NATO commanders admit there is no purely military solution to the Afghan conflict and say the key to victory is to build up the Afghan security forces and bring governance and development.
“Afghan security forces should be able to stand against all internal and external threats independently,” Wardak said. “The international community must help Afghanistan reach this level … (then) NATO will reduce its forces gradually.”
MORE TROOPS, MORE GUNSÂ
That could be some time though.
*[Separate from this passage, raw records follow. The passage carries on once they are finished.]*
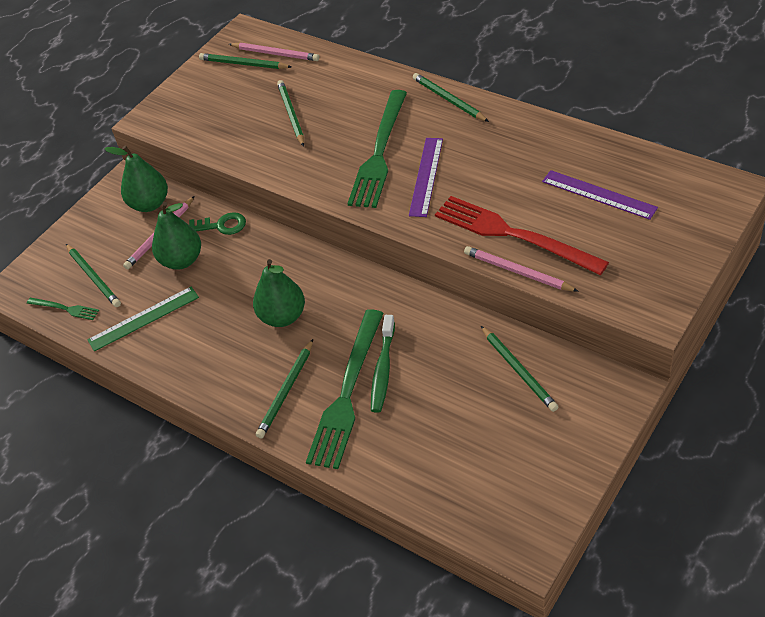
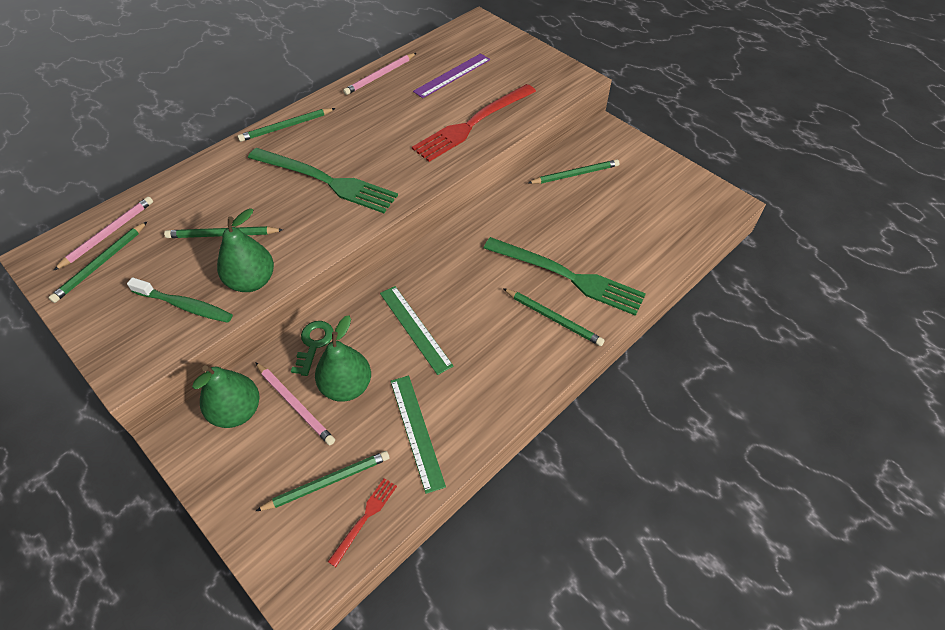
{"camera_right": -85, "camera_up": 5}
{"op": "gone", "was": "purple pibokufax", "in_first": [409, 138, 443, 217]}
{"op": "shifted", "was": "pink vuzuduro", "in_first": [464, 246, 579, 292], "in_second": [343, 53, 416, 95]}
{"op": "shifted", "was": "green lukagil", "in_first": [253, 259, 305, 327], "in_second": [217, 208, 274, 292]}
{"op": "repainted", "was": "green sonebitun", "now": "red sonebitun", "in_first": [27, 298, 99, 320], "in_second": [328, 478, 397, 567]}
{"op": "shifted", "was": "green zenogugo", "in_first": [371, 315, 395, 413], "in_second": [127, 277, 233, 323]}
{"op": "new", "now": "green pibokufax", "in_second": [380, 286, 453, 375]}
Afghan police, until a large injection of U.S. funds this year, have suffered from a lack of investment and training and the Afghan army — a relative success story — is still not up to full strength.
There are 55,000 trained soldiers in the Afghan National Army out of a target strength of 70,000. The defense minister said even more might be needed.
Wardak said he had told U.S. officials that house-to-house searches should be conducted alongside Afghan forces and more precautions needed to be taken to avoid civilian casualties.
The United States would soon be shipping NATO-standard weapons, including M-16 rifles and ammunition, to replace Soviet-era equipment, Wardak said. Some 4,000 armored vehicles, including Humvees, would also be sent.
Such arm supplies will mean Afghan forces will be better placed to take on the Taliban after the traditional winter lull in fighting, Wardak said.